“Sono qua”. Furono le ultime parole del commissario Cattani, un intenso Michele Placido che cadeva sotto una pioggia di proiettili nell’ultima puntata della serie “La piovra”; una colonna sonora, quella di Ennio Morricone, a fare da sfondo, nei suoi accordi drammatici, alla lotta tra il bene e il male. Chapeau, ieri come oggi, a un grande figlio della nostra terra, il Maestro che ha saputo toccare tutti i registri stilistici portando la sua arte in Italia e all’estero senza mai dimenticare il luogo che gli ha dato i natali, Ascoli Satriano. Un rapporto d’amore vero, intenso, sempre coltivato: ad Ascoli ha girato alcune scene di un suo film, “La scelta” e ha reso omaggio a due capolavori assoluti della magnificenza greca rivenuti proprio nella sua terra, i grifoni. Da direttore artistico ha calcato il teatro “Giordano” di Foggia.
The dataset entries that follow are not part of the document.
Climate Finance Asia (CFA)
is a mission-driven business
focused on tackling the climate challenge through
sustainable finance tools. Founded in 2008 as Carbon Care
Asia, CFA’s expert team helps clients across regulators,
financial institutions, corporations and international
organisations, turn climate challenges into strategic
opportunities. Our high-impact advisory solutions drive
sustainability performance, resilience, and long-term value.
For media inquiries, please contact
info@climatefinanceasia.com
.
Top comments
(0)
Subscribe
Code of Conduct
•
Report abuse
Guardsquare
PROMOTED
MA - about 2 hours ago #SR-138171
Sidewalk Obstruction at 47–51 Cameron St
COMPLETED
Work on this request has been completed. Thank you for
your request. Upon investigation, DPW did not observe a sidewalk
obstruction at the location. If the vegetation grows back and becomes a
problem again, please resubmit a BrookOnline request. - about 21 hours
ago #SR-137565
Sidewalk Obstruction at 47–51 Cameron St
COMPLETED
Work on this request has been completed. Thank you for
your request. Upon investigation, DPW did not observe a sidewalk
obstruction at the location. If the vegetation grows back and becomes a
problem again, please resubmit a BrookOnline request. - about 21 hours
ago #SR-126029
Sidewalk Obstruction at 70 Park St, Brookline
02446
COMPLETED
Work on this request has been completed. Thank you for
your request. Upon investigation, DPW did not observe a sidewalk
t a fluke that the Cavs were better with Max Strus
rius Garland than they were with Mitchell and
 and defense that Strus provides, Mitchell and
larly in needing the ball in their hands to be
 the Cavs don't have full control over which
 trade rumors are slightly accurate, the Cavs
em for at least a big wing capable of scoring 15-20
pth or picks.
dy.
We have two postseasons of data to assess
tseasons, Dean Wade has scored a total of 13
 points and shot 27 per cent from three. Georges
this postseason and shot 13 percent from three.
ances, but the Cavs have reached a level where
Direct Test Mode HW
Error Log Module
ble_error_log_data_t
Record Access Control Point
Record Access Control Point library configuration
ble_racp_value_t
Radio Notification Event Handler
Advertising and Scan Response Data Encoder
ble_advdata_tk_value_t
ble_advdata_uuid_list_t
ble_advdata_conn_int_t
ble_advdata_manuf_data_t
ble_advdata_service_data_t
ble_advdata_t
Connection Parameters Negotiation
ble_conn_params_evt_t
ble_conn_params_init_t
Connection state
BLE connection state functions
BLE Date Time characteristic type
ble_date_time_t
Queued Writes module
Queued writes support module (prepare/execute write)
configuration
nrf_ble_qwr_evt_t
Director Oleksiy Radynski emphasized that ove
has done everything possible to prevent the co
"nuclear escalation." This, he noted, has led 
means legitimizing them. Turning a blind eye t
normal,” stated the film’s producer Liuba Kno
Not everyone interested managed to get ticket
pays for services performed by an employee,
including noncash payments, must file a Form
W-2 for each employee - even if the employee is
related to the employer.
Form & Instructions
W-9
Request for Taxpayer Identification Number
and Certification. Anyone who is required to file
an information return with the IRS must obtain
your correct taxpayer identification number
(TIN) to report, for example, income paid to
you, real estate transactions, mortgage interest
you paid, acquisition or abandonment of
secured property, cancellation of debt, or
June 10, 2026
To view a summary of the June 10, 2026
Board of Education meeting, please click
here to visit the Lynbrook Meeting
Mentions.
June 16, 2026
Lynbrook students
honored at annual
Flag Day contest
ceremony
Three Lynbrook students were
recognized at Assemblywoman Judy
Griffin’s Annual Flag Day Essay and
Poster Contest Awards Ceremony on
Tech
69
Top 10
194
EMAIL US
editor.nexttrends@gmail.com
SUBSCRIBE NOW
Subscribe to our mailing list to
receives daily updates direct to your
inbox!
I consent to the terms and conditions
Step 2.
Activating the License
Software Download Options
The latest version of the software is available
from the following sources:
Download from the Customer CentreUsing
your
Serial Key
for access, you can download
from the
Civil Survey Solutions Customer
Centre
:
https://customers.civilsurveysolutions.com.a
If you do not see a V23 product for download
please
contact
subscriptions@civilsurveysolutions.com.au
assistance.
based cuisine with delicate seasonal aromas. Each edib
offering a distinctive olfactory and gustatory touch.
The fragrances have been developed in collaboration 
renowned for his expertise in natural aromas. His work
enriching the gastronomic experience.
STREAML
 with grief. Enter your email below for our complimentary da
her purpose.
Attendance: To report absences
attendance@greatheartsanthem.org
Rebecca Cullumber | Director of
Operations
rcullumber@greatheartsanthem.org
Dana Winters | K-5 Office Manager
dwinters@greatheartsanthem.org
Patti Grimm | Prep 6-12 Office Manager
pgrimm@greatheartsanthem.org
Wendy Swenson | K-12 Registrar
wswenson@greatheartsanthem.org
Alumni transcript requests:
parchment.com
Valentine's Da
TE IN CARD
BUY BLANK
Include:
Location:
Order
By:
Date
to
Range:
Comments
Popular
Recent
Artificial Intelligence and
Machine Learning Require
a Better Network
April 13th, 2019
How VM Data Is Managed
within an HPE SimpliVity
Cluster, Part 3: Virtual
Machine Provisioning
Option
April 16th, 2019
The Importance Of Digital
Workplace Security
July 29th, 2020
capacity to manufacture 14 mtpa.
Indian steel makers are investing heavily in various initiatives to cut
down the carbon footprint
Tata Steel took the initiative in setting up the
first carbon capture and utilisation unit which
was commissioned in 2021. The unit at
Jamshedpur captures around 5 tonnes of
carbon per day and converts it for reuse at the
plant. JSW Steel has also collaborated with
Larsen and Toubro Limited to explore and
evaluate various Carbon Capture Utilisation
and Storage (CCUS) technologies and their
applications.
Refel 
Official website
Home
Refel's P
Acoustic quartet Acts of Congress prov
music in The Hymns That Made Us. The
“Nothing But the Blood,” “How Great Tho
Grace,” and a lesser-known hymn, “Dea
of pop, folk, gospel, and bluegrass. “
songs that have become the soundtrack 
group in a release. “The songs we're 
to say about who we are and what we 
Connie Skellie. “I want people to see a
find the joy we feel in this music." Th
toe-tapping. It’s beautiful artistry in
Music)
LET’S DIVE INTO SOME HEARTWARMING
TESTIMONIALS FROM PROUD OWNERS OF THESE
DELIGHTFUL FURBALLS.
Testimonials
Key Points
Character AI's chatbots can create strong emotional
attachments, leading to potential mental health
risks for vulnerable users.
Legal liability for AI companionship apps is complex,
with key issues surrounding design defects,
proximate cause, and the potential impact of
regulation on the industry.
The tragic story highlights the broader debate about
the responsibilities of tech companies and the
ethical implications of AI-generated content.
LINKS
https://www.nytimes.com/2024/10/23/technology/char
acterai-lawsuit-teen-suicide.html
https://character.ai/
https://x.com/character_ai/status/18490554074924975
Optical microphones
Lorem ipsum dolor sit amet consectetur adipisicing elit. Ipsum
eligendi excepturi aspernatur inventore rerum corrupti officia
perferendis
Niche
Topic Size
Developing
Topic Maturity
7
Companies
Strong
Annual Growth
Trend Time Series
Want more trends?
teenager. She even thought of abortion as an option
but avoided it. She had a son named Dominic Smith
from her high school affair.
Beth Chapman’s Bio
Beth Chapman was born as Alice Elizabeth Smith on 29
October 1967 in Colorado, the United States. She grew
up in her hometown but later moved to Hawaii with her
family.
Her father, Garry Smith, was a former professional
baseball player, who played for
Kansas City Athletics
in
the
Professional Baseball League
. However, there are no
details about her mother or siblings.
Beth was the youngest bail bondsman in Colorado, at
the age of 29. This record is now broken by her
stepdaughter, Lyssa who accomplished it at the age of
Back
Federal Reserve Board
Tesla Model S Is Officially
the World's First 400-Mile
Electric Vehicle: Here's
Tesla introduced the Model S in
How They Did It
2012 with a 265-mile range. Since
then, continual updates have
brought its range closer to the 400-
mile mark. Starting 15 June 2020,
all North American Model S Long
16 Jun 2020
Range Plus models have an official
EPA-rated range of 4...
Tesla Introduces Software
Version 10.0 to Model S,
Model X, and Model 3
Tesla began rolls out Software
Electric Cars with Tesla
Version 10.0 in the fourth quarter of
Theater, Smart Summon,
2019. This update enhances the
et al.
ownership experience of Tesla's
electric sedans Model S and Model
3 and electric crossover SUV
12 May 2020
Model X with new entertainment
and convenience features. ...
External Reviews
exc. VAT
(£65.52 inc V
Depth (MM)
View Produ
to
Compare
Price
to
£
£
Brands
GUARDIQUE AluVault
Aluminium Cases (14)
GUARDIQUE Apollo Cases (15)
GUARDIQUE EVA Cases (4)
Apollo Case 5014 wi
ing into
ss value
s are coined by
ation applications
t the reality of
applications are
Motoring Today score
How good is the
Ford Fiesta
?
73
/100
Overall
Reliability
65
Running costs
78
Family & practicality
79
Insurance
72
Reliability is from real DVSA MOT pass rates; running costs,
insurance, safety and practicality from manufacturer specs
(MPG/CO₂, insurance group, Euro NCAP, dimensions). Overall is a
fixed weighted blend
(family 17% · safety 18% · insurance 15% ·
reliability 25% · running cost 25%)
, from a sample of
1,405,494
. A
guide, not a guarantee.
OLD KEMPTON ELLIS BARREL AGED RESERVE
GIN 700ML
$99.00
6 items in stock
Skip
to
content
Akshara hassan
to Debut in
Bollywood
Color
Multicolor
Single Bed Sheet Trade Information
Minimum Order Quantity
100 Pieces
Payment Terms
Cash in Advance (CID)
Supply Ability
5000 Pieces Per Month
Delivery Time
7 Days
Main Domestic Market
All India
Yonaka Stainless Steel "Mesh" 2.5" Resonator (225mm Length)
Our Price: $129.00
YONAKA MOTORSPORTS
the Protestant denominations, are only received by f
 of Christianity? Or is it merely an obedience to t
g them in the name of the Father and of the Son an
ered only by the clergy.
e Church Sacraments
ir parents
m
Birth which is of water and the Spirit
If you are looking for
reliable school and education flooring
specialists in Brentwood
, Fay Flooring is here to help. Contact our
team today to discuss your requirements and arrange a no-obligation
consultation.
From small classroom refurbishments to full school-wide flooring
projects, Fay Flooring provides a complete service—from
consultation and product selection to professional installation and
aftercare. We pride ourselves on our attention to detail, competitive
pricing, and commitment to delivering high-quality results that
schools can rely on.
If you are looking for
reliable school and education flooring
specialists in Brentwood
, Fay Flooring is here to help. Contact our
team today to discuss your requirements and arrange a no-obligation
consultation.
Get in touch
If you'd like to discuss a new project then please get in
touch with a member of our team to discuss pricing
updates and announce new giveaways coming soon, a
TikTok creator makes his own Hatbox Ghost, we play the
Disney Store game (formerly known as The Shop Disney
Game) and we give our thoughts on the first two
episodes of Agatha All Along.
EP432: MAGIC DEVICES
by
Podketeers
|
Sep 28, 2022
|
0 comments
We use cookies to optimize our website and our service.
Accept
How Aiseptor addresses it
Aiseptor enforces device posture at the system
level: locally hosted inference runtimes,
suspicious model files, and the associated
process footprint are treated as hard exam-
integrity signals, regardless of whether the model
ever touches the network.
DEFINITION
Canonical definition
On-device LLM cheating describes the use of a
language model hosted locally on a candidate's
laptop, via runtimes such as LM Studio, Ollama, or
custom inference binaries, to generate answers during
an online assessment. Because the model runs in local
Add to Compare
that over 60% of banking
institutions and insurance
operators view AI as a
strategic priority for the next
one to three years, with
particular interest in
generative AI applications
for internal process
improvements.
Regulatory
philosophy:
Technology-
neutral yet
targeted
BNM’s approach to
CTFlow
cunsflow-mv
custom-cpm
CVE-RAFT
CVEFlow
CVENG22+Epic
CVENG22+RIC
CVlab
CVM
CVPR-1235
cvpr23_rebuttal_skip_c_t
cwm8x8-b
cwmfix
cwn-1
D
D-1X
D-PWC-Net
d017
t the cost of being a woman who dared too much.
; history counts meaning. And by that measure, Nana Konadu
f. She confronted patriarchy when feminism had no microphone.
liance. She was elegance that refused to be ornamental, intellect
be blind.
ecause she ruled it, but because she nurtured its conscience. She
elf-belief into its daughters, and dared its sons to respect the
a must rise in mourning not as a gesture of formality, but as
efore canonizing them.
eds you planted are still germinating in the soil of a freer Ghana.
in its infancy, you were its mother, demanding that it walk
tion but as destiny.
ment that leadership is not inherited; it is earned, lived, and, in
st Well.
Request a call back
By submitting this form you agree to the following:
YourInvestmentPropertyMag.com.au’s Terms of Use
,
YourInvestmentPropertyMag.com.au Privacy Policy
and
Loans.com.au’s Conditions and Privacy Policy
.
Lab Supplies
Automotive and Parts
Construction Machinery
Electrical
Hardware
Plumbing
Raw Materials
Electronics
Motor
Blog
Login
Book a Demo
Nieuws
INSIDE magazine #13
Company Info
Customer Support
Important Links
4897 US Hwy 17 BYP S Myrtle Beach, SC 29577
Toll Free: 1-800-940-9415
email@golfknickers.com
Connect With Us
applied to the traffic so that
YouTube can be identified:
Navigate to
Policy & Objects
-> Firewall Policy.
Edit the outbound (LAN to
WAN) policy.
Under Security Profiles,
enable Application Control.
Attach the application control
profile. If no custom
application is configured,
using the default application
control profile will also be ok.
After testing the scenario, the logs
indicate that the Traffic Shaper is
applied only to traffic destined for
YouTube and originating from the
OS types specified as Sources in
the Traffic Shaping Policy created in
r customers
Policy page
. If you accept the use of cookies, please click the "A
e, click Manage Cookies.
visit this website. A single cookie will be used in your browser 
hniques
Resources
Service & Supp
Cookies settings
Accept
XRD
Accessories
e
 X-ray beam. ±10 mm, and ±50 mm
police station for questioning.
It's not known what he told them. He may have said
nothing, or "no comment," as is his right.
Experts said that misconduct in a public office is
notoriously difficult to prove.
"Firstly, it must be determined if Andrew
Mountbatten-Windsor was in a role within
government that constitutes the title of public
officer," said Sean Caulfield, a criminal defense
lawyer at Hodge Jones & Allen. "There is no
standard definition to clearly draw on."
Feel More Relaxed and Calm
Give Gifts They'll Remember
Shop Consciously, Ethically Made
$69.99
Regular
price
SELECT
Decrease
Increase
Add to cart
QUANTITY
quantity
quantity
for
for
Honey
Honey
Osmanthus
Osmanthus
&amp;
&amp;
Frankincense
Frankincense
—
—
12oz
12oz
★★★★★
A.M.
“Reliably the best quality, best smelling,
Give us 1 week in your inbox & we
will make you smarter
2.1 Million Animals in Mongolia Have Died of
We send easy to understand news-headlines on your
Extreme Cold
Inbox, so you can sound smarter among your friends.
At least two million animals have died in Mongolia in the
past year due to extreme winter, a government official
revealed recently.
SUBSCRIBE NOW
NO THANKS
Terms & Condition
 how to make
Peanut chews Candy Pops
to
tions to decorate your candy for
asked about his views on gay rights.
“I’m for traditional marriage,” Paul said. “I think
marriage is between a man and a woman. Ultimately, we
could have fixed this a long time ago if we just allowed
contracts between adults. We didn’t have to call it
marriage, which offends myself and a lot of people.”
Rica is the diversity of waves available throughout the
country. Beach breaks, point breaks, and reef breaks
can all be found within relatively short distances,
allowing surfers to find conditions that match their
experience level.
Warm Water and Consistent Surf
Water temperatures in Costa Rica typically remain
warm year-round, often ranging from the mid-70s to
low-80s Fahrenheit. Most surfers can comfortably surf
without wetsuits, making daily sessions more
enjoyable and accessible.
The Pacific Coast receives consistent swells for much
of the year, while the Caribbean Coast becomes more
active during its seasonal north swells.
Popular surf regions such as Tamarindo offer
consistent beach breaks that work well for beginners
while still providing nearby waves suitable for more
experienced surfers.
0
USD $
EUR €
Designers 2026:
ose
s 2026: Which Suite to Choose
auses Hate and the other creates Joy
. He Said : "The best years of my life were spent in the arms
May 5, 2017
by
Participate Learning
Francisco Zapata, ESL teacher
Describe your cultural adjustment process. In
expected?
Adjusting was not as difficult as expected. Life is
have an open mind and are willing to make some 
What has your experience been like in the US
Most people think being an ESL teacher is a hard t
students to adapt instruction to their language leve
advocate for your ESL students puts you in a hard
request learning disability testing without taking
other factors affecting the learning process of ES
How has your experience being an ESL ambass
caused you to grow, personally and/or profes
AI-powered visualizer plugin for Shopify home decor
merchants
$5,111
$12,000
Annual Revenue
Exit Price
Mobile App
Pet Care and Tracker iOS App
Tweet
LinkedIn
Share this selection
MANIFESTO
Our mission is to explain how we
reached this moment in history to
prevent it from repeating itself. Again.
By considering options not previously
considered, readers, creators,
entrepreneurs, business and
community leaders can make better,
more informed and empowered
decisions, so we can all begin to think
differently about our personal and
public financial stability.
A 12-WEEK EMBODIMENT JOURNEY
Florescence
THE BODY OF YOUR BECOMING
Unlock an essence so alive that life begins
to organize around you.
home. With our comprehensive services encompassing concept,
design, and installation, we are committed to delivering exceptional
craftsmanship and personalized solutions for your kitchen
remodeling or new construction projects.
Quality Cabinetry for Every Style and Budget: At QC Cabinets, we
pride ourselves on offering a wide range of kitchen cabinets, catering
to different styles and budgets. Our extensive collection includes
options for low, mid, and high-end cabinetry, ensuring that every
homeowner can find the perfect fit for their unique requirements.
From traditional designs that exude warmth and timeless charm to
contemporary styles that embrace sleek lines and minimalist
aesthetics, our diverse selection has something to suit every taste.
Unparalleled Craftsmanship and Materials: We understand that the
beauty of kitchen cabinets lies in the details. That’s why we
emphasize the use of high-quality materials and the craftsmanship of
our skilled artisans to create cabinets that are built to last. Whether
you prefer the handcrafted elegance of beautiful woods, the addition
In questi giorni il Maestro ha portato un suo grande amore sullo schermo nel nome di una passione che risale agli anni della sua formazione di attore; quel Pirandello – “Eterno visionario” è il titolo del film – da lui conosciuto nel profondo, con rigore e con studio e arricchito dal suo inconfondibile piglio artistico. Vedere studenti universitari alle prese con Pirandello in una ‘matinée’ al cinema – tale fruttuosa frequentazione dovrebbe essere più praticata – fa pensare davvero a un magistero perenne, tanto dello scrittore siciliano quanto dell’artista di origini foggiane. Lo ha ben dimostrato dietro la macchina da presa Michele Placido nel passare in rassegna i momenti salienti del drammaturgo cui la vita non ha risparmiato dolori. Schiacciato dalla follia della moglie prima e, poi, da un amore mai corrisposto e comunque tormentato per la sua musa ispiratrice Marta Abba, colpevole suo malgrado nei confronti dei figli pur tanto amati, Pirandello ci lascia un messaggio che appunto ha a che fare con l’eternità di cui al titolo.
Siamo uno, due, persino centomila, e da queste fratture dell’io resi deboli. Alla consegna del Premio Nobel incantò i presenti parlando “di un amore e un rispetto della vita indispensabili per assorbire delusioni amare, esperienze dolorose, ferite terribili, e tutti gli errori dell’innocenza che donano profondità e valore alle nostre esistenze”. Che si celebri questa densità, dunque, nel nome di uno scrittore cui piaceva credere che il Nobel fosse stato conferito “non tanto alla perizia dello scrittore, che è sempre irrilevante, quanto alla sincerità umana del mio lavoro”.